During dinner she said: "I don't feel like staying in from now until bedtime. You'll want to finish your letter, of course, so I think, if you don't mind, I'll go to the local kinema."

"You can't go alone, can you?"

"There's nobody can very easily stop me, is there? You don't want to come with me, I suppose?"

"I'm afraid I don't care for kinemas much? Isn't there a theatre somewhere?"

"No. Only a kinema. I looked in the Seacliffe Gazette. In the summer there are Pierrots on the sands, of course."

"So you want to go alone to the kinema?"

"Yes."

"All right. But I'll meet you when it's over. Half-past ten, I suppose?"

"Probably about then. You don't mind me leaving you for a few hours, do you?"

"Oh, not at all. I hope you have a good time. I'm sure I can quite understand you being bored with Seacliffe. It's the deadest hole I've ever struck."

"But it's doing you good, isn't it?"

"Oh, yes, I daresay it is in that way."

She added, after a pause: "When you get back to the lounge you'll wonder where you put your half-written letter."

"What do you mean?" He suddenly felt in his inside coat-pocket. "Why—where is it? I thought I put it in my pocket. Who's got it? Have you?"

"Yes. You thought you put it in your pocket, I know. But you didn't. You left it on the writing table and I picked it up when you weren't looking."

"Then you have got it?"

"Yes, I have got it."

He went red with rage. "Helen, I don't want to make a scene in front of the servants, but I insist on you giving up to me that letter. You've absolutely no right to it, and I demand that you give it me immediately."

"You shall have it after I've read it."

"Good God, Helen, don't play the fool with me! I want it now, this minute! Understand, I mean it! I want it now!"

"And I shan't give it to you."

He suddenly looked round the room. There was nobody there; the waitress was away; the two of them were quite alone. He rose out of his chair and with a second cautious glance round him went over to her and seized her by the neck with one hand while with the other he felt in her corsage for the letter. He knew that was where she would have put it. The very surprise of his movement made it successful. In another moment he had the letter in his hand. He stood above her, grim and angry, flaunting the letter high above her head. She made an upward spring for his hand, and he, startled by her quick retaliation, crumpled the letter into a heap and flung it into the fire at the side of the room. Then they both stared at each other in silence.

"So it's come to that," she said, her face very white. She placed her hand to her breast and said: "By the way, you've hurt me."

He replied: "I'm sorry if I hurt you. I didn't intend to. I simply wanted to get the letter, that's all."

"All right," she answered. "I'll excuse you for hurting me."

Then the waitress entered with the sweet and their conversation was abruptly interrupted.

After dinner he went back into the lounge and took up an illustrated paper. Somehow, he did not feel inclined to try to rewrite the letter to Clare. And in any case, he could not have remembered more than bits of it; it would have to be a fresh letter if he wrote at all.

Helen came downstairs to him with hat and coat on ready for outdoors.

"Good-bye," she said, "I'm going."

He said: "Hadn't I better take you down to the place?

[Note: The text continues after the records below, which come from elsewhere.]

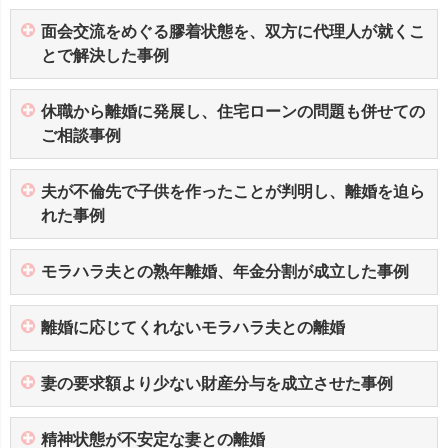
面会交流をめぐる膠着状態を、双方に代理人が就くこ
とで解決した事例
休職から離婚に発展し、住宅ローンの問題も併せての
ご相談事例
夫が不倫先で子供を作ったことが判明し、離婚を迫ら
れた事例
モラハラ夫との熟年離婚、年金分割が成立した事例
離婚に応じてくれないモラハラ夫との離婚
妻の要求額より少ない財産分与を成立させた事例
精神状態が不安定な妻との離婚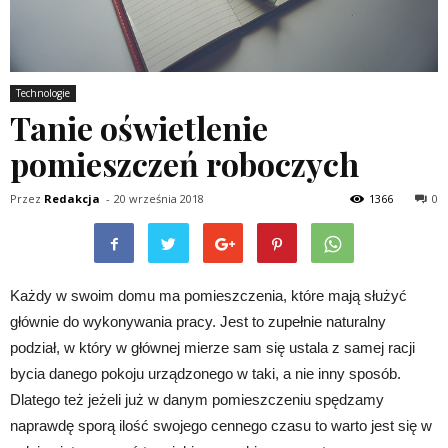
Technologie
Tanie oświetlenie
pomieszczeń roboczych
Przez
Redakcja
-
20 września 2018
1366
0
Każdy w swoim domu ma pomieszczenia, które mają służyć
głównie do wykonywania pracy. Jest to zupełnie naturalny
podział, w który w głównej mierze sam się ustala z samej racji
bycia danego pokoju urządzonego w taki, a nie inny sposób.
Dlatego też jeżeli już w danym pomieszczeniu spędzamy
naprawdę sporą ilość swojego cennego czasu to warto jest się w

I don't mind a bit of a walk, you know."

She answered: "Oh, no, don't bother. It's not far. You get on with your letter-writing."

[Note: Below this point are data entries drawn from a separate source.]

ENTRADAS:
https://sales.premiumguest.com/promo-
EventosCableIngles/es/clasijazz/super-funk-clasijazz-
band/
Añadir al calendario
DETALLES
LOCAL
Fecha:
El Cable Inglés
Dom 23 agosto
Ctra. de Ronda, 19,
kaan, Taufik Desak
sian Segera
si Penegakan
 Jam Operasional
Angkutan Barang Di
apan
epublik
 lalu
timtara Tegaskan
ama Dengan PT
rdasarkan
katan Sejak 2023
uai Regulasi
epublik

Then she paused almost at the door of the lounge, and said, coming back to him suddenly: "Kiss me before I go, Kenneth."

He kissed her. Then she smiled and went out.

An hour later he started another letter to Clare.

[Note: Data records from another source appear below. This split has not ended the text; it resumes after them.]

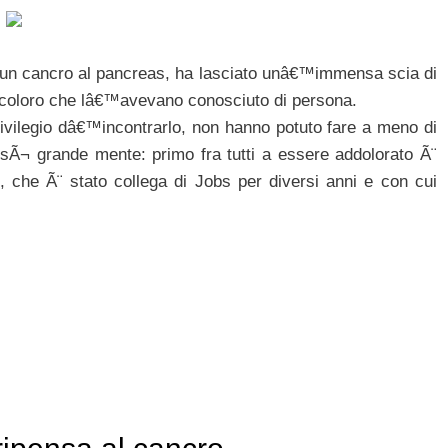
 un cancro al pancreas, ha lasciato unâ€™immensa scia di
n coloro che lâ€™avevano conosciuto di persona.
rivilegio dâ€™incontrarlo, non hanno potuto fare a meno di
cosÃ¬ grande mente: primo fra tutti a essere addolorato Ã¨
, che Ã¨ stato collega di Jobs per diversi anni e con cui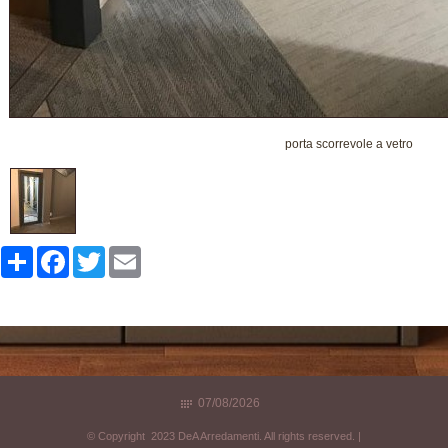
porta scorrevole a vetro
Share
Facebook
Twitter
Email
07/08/2026
© Copyright 2023 DeA Arredamenti. All rights reserved. |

"MY DEAR, dear CLARE,—I'm so pleased it has not all come to an end! ... All those hours we spent together, all the work we have shared, all our joy and laughter and sympathy together—it could not have counted for nothing, could it? We dare not have put an end to it; we should fear being haunted all our lives. We ..."

Then the tired feeling came on him, and he no longer wanted to write, not even to Clare. He put the hardly-begun letter in his pocket—carefully, this time—and took up the illustrated paper again. He half wished he had gone with Helen to the kinema.... A quarter to ten.... It would soon be time for him to stroll out and meet her.